Se Gentiloni ha separato il destino del Governo da quello della riforma elettorale, il capogruppo del Pd Ettore Rosato in Aula ha invitato tutti i gruppi “a non gridare ma a avanzare una proposta”, perché “una legge elettorale si fa rapidamente o non si farà mai”. E poi un monito: “nessuno pensi di usare la legge elettorale per far durare qualche giorno di più la Legislatura”.

Infatti il sospetto nella maggioranza Dem è che le opposizioni mirino ad allungare la legislatura, prolungando il confronto sulla legge elettorale: il centrodestra e Sinistra Italiana avrebbero bisogno di tempo per riorganizzarsi; M5s lucrerebbe con un governo Pd che deve affrontare temi difficili come le banche o eventuali manovre.

D’altra parte la minoranza interna sospetta Renzi di voler accelerare proprio per impedire agli avversari di organizzarsi: “Renzi mira al voto con il sistema che uscirà dalla sentenza della Consulta il 24 gennaio” dice Nico Stumpo.
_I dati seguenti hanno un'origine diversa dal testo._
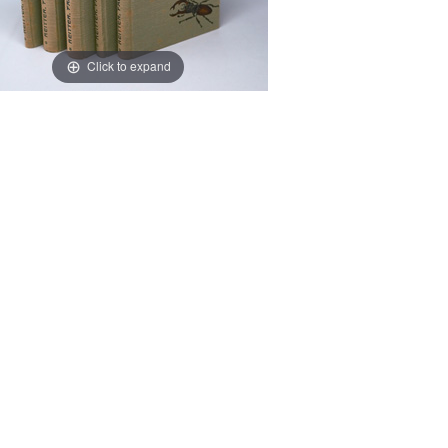
Click to expand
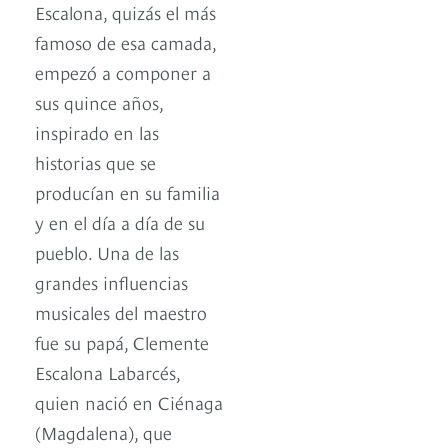
Escalona, quizás el más
famoso de esa camada,
empezó a componer a
sus quince años,
inspirado en las
historias que se
producían en su familia
y en el día a día de su
pueblo. Una de las
grandes influencias
musicales del maestro
fue su papá, Clemente
Escalona Labarcés,
quien nació en Ciénaga
(Magdalena), que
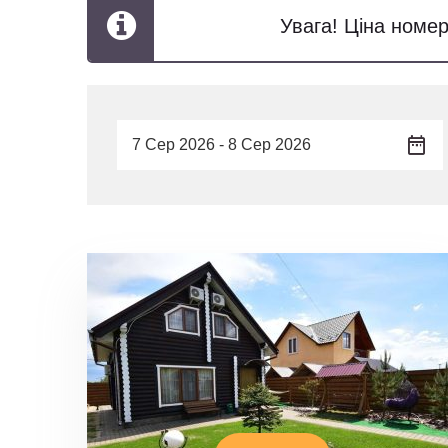
Увага! Ціна номер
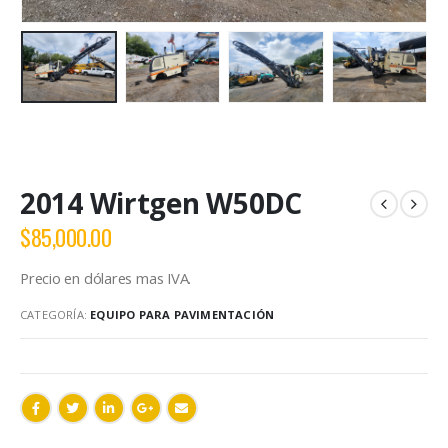
2014 Wirtgen W50DC
$
85,000.00
Precio en dólares mas IVA.
CATEGORÍA:
EQUIPO PARA PAVIMENTACIÓN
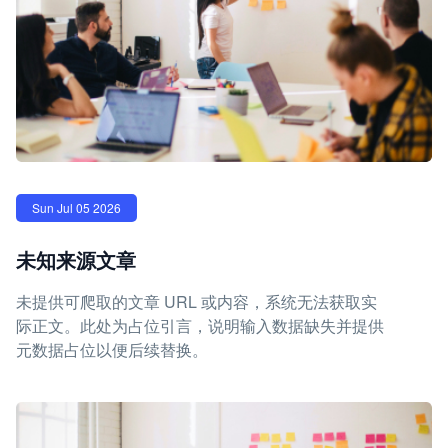
Sun Jul 05 2026
未知来源文章
未提供可爬取的文章 URL 或内容，系统无法获取实
际正文。此处为占位引言，说明输入数据缺失并提供
元数据占位以便后续替换。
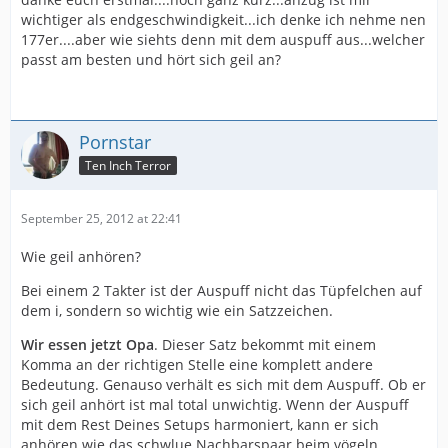
wichtiger als endgeschwindigkeit...ich denke ich nehme nen
177er....aber wie siehts denn mit dem auspuff aus...welcher
passt am besten und hört sich geil an?
Pornstar
Ten Inch Terror
September 25, 2012 at 22:41
Wie geil anhören?
Bei einem 2 Takter ist der Auspuff nicht das Tüpfelchen auf
dem i, sondern so wichtig wie ein Satzzeichen.
Wir essen jetzt Opa
. Dieser Satz bekommt mit einem
Komma an der richtigen Stelle eine komplett andere
Bedeutung. Genauso verhält es sich mit dem Auspuff. Ob er
sich geil anhört ist mal total unwichtig. Wenn der Auspuff
mit dem Rest Deines Setups harmoniert, kann er sich
anhören wie das schwlue Nachbarspaar beim vögeln,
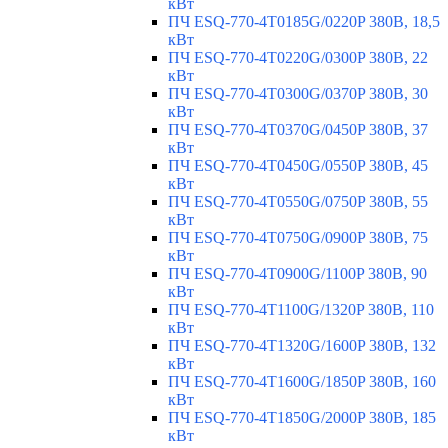
кВт
ПЧ ESQ-770-4T0185G/0220P 380В, 18,5
кВт
ПЧ ESQ-770-4T0220G/0300P 380В, 22
кВт
ПЧ ESQ-770-4T0300G/0370P 380В, 30
кВт
ПЧ ESQ-770-4T0370G/0450P 380В, 37
кВт
ПЧ ESQ-770-4T0450G/0550P 380В, 45
кВт
ПЧ ESQ-770-4T0550G/0750P 380В, 55
кВт
ПЧ ESQ-770-4T0750G/0900P 380В, 75
кВт
ПЧ ESQ-770-4T0900G/1100P 380В, 90
кВт
ПЧ ESQ-770-4T1100G/1320P 380В, 110
кВт
ПЧ ESQ-770-4T1320G/1600P 380В, 132
кВт
ПЧ ESQ-770-4T1600G/1850P 380В, 160
кВт
ПЧ ESQ-770-4T1850G/2000P 380В, 185
кВт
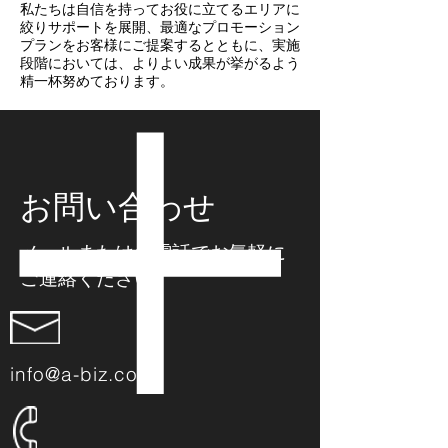
私たちは自信を持ってお役に立てるエリアに
絞りサポートを展開、最適なプロモーション
プランをお客様にご提案するとともに、実施
段階においては、よりよい成果が挙がるよう
精一杯努めております。
お問い合わせ
メールまたはお電話でお気軽に
ご連絡ください
info@a-biz.co.jp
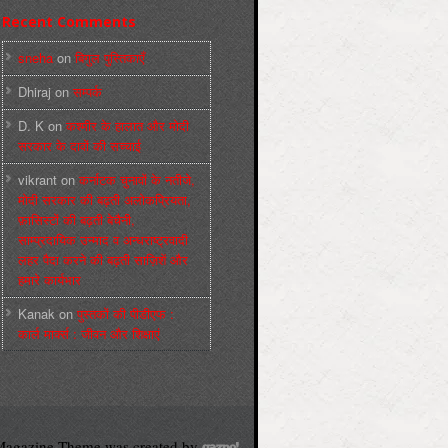
Recent Comments
sneha
on
बिगुल पुस्तिकाएँ
Dhiraj
on
सम्पर्क
D. K
on
कश्मीर के हालात और मोदी
सरकार के दावों की सच्चाई
vikrant
on
कर्नाटक चुनावों के नतीजे,
मोदी सरकार की बढ़ती अलोकप्रियता,
फ़ासिस्टों की बढ़ती बेचैनी,
साम्प्रदायिक उन्माद व अन्धराष्ट्रवादी
लहर पैदा करने की बढ़ती साज़िशें और
हमारे कार्यभार
Kanak
on
पुस्‍तकों की पीडीएफ :
कार्ल मार्क्‍स : जीवन और शिक्षाएं
agazine Theme was created by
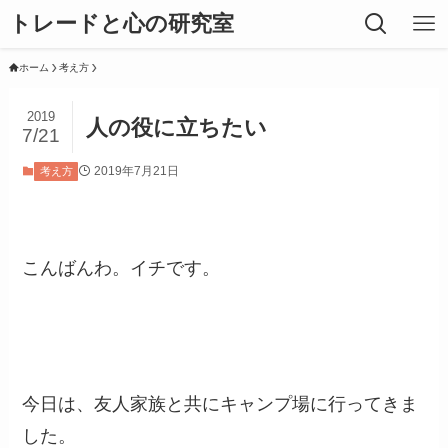
トレードと心の研究室
ホーム
考え方
2019
人の役に立ちたい
7/21
2019年7月21日
考え方
こんばんわ。イチです。
今日は、友人家族と共にキャンプ場に行ってきま
した。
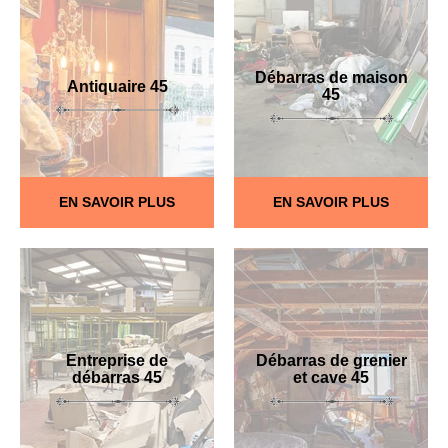
Débarras de maison
Antiquaire 45
45
EN SAVOIR PLUS
EN SAVOIR PLUS
Entreprise de
Débarras de grenier
débarras 45
et cave 45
In questo clima di sospetto ci sono anche approcci diversi sul merito.

Sinistra Italiana, con Alfredo D’Attorre e Arturo Scotto, ha confermato la disponibilità a confrontarsi con la maggioranza sulla riforma elettorale, lanciando l’idea del ritorno al proporzionale: “Noi siamo per una Repubblica parlamentare, deve finire l’illusione del Governo maggioritario del Capo” ha sentenziato Scotto. E su queste posizioni sono anche la minoranza Dem, ma anche alcuni ex Dc che sostengono la maggioranza interna.
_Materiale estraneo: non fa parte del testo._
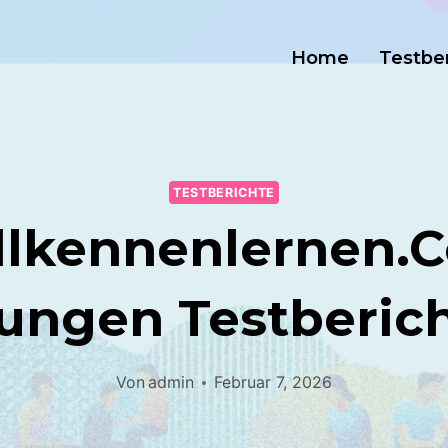
Home
Testbe
TESTBERICHTE
llkennenlernen.
ungen Testberic
Von
admin
Februar 7, 2026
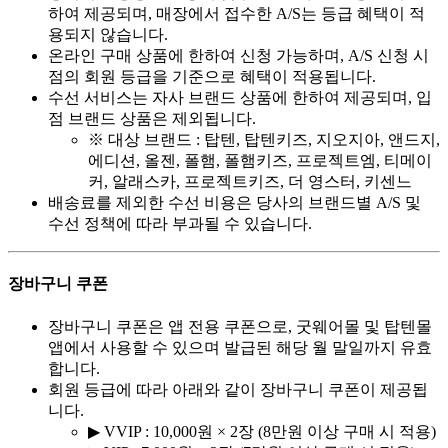
하여 제공되며, 매장에서 접수한 A/S는 등급 혜택이 적
용되지 않습니다.
온라인 구매 상품에 한하여 신청 가능하며, A/S 신청 시
점의 회원 등급을 기준으로 혜택이 적용됩니다.
수선 서비스는 자사 브랜드 상품에 한하여 제공되며, 입
점 브랜드 상품은 제외됩니다.
※ 대상 브랜드 : 탑텐, 탑텐키즈, 지오지아, 앤드지,
에디션, 올젠, 폴햄, 폴햄키즈, 프로젝트엠, 티메이
커, 알래스카, 프로젝트키즈, 더 영스터, 키센느
배송료를 제외한 수선 비용은 당사의 브랜드별 A/S 및
수선 정책에 따라 부과될 수 있습니다.
장바구니 쿠폰
장바구니 쿠폰은 앱 전용 쿠폰으로, 굿웨어몰 및 탑텐몰
앱에서 사용할 수 있으며 발급된 해당 월 말일까지 유효
합니다.
회원 등급에 따라 아래와 같이 장바구니 쿠폰이 제공됩
니다.
▶ VVIP : 10,000원 × 2장 (8만원 이상 구매 시 적용)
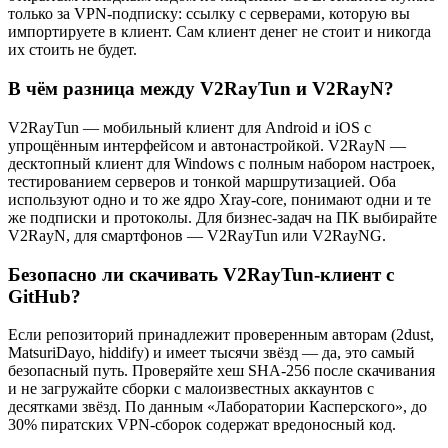
только за VPN-подписку: ссылку с серверами, которую вы
импортируете в клиент. Сам клиент денег не стоит и никогда
их стоить не будет.
В чём разница между V2RayTun и V2RayN?
V2RayTun — мобильный клиент для Android и iOS с
упрощённым интерфейсом и автонастройкой. V2RayN —
десктопный клиент для Windows с полным набором настроек,
тестированием серверов и тонкой маршрутизацией. Оба
используют одно и то же ядро Xray-core, понимают одни и те
же подписки и протоколы. Для бизнес-задач на ПК выбирайте
V2RayN, для смартфонов — V2RayTun или V2RayNG.
Безопасно ли скачивать V2RayTun-клиент с
GitHub?
Если репозиторий принадлежит проверенным авторам (2dust,
MatsuriDayo, hiddify) и имеет тысячи звёзд — да, это самый
безопасный путь. Проверяйте хеш SHA-256 после скачивания
и не загружайте сборки с малоизвестных аккаунтов с
десятками звёзд. По данным «Лаборатории Касперского», до
30% пиратских VPN-сборок содержат вредоносный код.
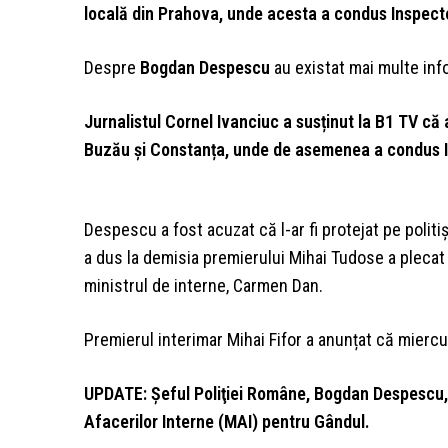
locală din Prahova, unde acesta a condus Inspecto
Despre
Bogdan Despescu
au existat mai multe info
Jurnalistul Cornel Ivanciuc a susținut la B1 TV că ac
Buzău și Constanța, unde de asemenea a condus In
Despescu a fost acuzat că l-ar fi protejat pe politi
a dus la demisia premierului Mihai Tudose a plecat
ministrul de interne, Carmen Dan.
Premierul interimar Mihai Fifor a anunțat că miercu
UPDATE: Şeful Poliţiei Române, Bogdan Despescu, v
Afacerilor Interne (MAI) pentru Gândul.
“Questo è un tema – dice Enrico Borghi che sta preparando un ddl per adottare il sistema proporzionale tedesco – che entrerà nel nostro dibattito congressuale: va sciolto il nodo tra l’anima maggioritaria e quella proporzionale che da sempre convivono nel Pd”.

Ma c’è anche chi, come Michele Nicoletti, ha già presentato un ddl per il ritorno al Mattarellum (collegi uninominali) che ha già raccolto in pochi giorni 20 adesioni tra i Dem: “è un illusione pensare di arginare i populisti di M5s e Lega con il proporzionale: alle elezioni dovremmo dire che chiediamo voti per poterci poi alleare con Berlusconi: un suicidio”.
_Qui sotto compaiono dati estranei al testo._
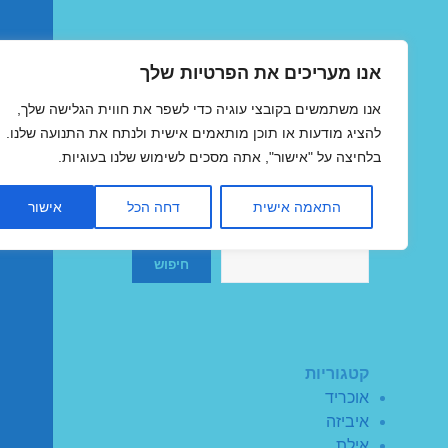
אנו מעריכים את הפרטיות שלך
טיסות זולות
אנו משתמשים בקובצי עוגיה כדי לשפר את חווית הגלישה שלך,
MegaFlights טיסות מוזלות
להציג מודעות או תוכן מותאמים אישית ולנתח את התנועה שלנו.
בלחיצה על "אישור", אתה מסכים לשימוש שלנו בעוגיות.
התאמה אישית
דחה הכל
אישור
חיפוש
חיפוש
קטגוריות
אוכריד
איביזה
אילת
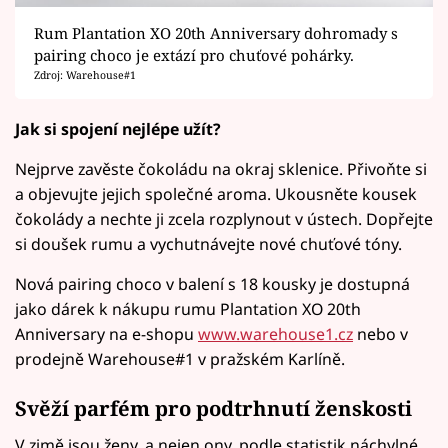
Rum Plantation XO 20th Anniversary dohromady s
pairing choco je extází pro chuťové pohárky.
Zdroj: Warehouse#1
Jak si spojení nejlépe užít?
Nejprve zavěste čokoládu na okraj sklenice. Přivoňte si
a objevujte jejich společné aroma. Ukousněte kousek
čokolády a nechte ji zcela rozplynout v ústech. Dopřejte
si doušek rumu a vychutnávejte nové chuťové tóny.
Nová pairing choco v balení s 18 kousky je dostupná
jako dárek k nákupu rumu Plantation XO 20th
Anniversary na e-shopu
www.warehouse1.cz
nebo v
prodejně Warehouse#1 v pražském Karlíně.
Svěží parfém pro podtrhnutí ženskosti
V zimě jsou ženy, a nejen ony, podle statistik náchylné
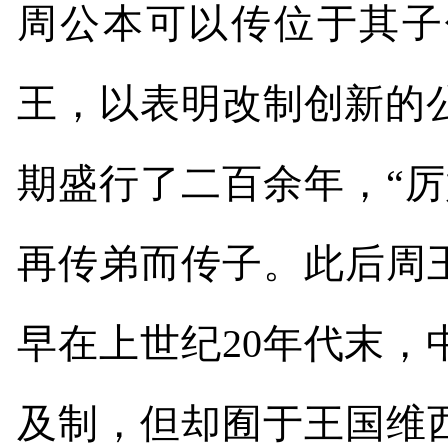
周公本可以传位于其子
王，以表明改制创新的
期盛行了二百余年，“
再传弟而传子。此后周
早在上世纪
20
年代末，
及制，但却囿于王国维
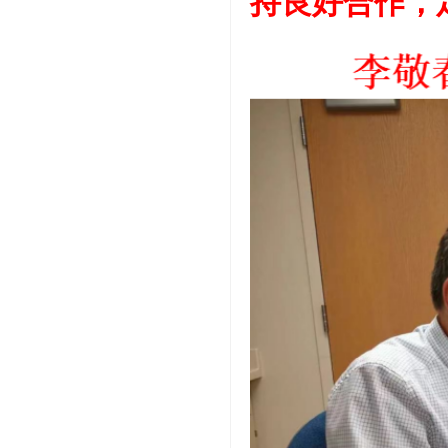
持良好合作，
Domani Giuseppe Lauricella presenterà un proprio ddl. La quadra tra le due posizioni potrebbe essere un sistema proporzionale con un premio di governabilità (si parla di 90 seggi) per il partito più votato se supera una certa soglia.

Il centrodestra non sta con le mani in mano e oggi si è riunito, seppur per poco, il tavolo dei capigruppo o i rappresentanti di Fi, Lega, Fdi, Cor di Raffaele Fitto, Idea di Gaetano Quagliariello e Popolari per l’Italia di Mario Mauro. Un incontro significativo anche sul piano politico perché riafferma il valore della coalizione e lascia intravedere la preferenza per un sistema che favorisca le aggregazioni, anche se Berlusconi vuol lasciarsi aperta la via anche per altre soluzioni.